Mack, who said the Sport Shop was one of the best employers he ever had (and threw the best employee parties), recently took his six-year old son to the shop to buy a pair of boots. Dennis Willard refused his money, he said.

“I got weepy,” said Mack. “They’ve given a lot.”

Posted In: Stories


Add a comment

  • Sam

    Makes me glad to live at a resort that is locally owned.

  • http://www.mountainridersalliance.com jamie schectman

    I applaud Powder for reporting on this controversial move by one of their clients.

  • Veronica

    So sad!!!! Why do they have to remove local owned shops to make cookie cutter crap for the gapers. Keep it local, feed the local which is what makes the tourist come back!!

  • Dave Brown

    I worked at a locals shop in NH for years, Local shops help where they can at every turn. Seeing this shop be turned away over money is sad to say the least. I hope nobody shops at the mountain owned version.

  • Eric

    Another reason why Squaw has sold out for profits over roots traditions. What’s next? Have they not made enough money? “Maximize the space…” bullshit, Andy Wirth is just another Alex Cushing in disguise. A great mountain with lots of great diverse steeps and terrain….perhaps the best in the Tahoe North and South area…BUT the vibe has become so corp…its lost that old school flavor…oh well another reason I won’t ever be skiing/riding over there…Sugar Bowl is my kind of mountain:) Roots….

  • Mike Akay

    Hi! Hopefully, Andy Wirth will realize the value of a locally owned store with a long history and reconsider the decision to close the Squaw Valley Sport Shop. Thanks for your support!

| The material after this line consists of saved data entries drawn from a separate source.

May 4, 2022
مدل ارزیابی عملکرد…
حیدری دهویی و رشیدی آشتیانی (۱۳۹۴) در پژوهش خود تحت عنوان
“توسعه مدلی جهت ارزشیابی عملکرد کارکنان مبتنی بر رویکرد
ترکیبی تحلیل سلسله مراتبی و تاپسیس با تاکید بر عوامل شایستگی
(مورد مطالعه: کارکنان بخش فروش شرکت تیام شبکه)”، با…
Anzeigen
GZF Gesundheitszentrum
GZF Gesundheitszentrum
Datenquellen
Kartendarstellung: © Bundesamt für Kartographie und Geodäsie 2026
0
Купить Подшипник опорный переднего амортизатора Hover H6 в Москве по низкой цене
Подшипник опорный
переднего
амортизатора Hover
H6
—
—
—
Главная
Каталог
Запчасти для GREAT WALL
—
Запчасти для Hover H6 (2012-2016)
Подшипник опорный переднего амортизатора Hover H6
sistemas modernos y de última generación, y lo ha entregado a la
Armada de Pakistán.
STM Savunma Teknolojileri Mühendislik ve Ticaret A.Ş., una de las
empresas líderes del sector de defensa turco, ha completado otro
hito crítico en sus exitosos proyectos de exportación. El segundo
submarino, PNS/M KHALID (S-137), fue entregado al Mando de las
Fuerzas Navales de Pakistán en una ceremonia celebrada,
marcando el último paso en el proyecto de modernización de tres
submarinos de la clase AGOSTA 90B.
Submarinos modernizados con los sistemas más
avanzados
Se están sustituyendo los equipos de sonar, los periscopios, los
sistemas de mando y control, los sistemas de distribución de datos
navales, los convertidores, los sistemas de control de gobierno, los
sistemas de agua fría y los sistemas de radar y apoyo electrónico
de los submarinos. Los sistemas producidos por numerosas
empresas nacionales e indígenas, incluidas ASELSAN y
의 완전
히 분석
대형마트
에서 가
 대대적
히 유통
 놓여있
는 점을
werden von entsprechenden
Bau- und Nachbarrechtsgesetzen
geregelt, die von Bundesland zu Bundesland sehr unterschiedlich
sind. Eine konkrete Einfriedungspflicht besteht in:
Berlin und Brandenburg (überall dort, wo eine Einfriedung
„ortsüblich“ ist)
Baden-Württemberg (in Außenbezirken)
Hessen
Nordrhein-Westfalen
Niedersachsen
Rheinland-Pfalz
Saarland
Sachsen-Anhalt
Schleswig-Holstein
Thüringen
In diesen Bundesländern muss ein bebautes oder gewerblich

  • Shelley Andersen Healy

    I worked at Squaw Valley Sport Shop for 6 years in the 90′s with J Mack and Siig. I am so sad that I just read this. Dennis and Chris Willard are great people and helped me grow up at the same time. Years later, when I come back to visit, Dennis still set me up with gear. What a shame that Squaw couldn’t work it out! Sad that it is all about money. You have to support the locals. They are your bread and butter. I won’t come shop at the “new store.” Sorry Dennis, Chris, Dax and Pique.

  • Jason H Chen

    It is a very sad day for Squaw Valley. I have been skiing Squaw since 1971 and I think the biggest loss for the resort will be that the retail landscape. Squaw’s retail shops will be very homogenized. Every shop will basically have the fingerprint of a head merchandiser and every shop will basically carry the same products. I think what makes for a more compelling shopping experience is a mix of retailers, who’s Point of view and merchandise mix is different. Additionally, the great vibe, the history, the legacy of a great retailer will be lost forever. I’m sure Squaw Ski Corp will do just fine in the Sport Shop space, but it won’t have the cache’ the Sport Shop did. I love skiing Squaw, but Squaw Valley Ski Corps retail shops will not have the kind of expertise a shop like Sport Shop or the Granite Chief use to provide Squaw Valley skiers and riders.Let’s not forget the personal relationships, and the following, retailers like Dennis and Chris Willard or Herb and Treas Manning established with their customers. You just can’t build something like that overnight. The retail experience at Squaw will definitely be on the colder side of warm and not so inviting. I guess I will only be buying coffee and maybe a muffin at the ski through Starbucks.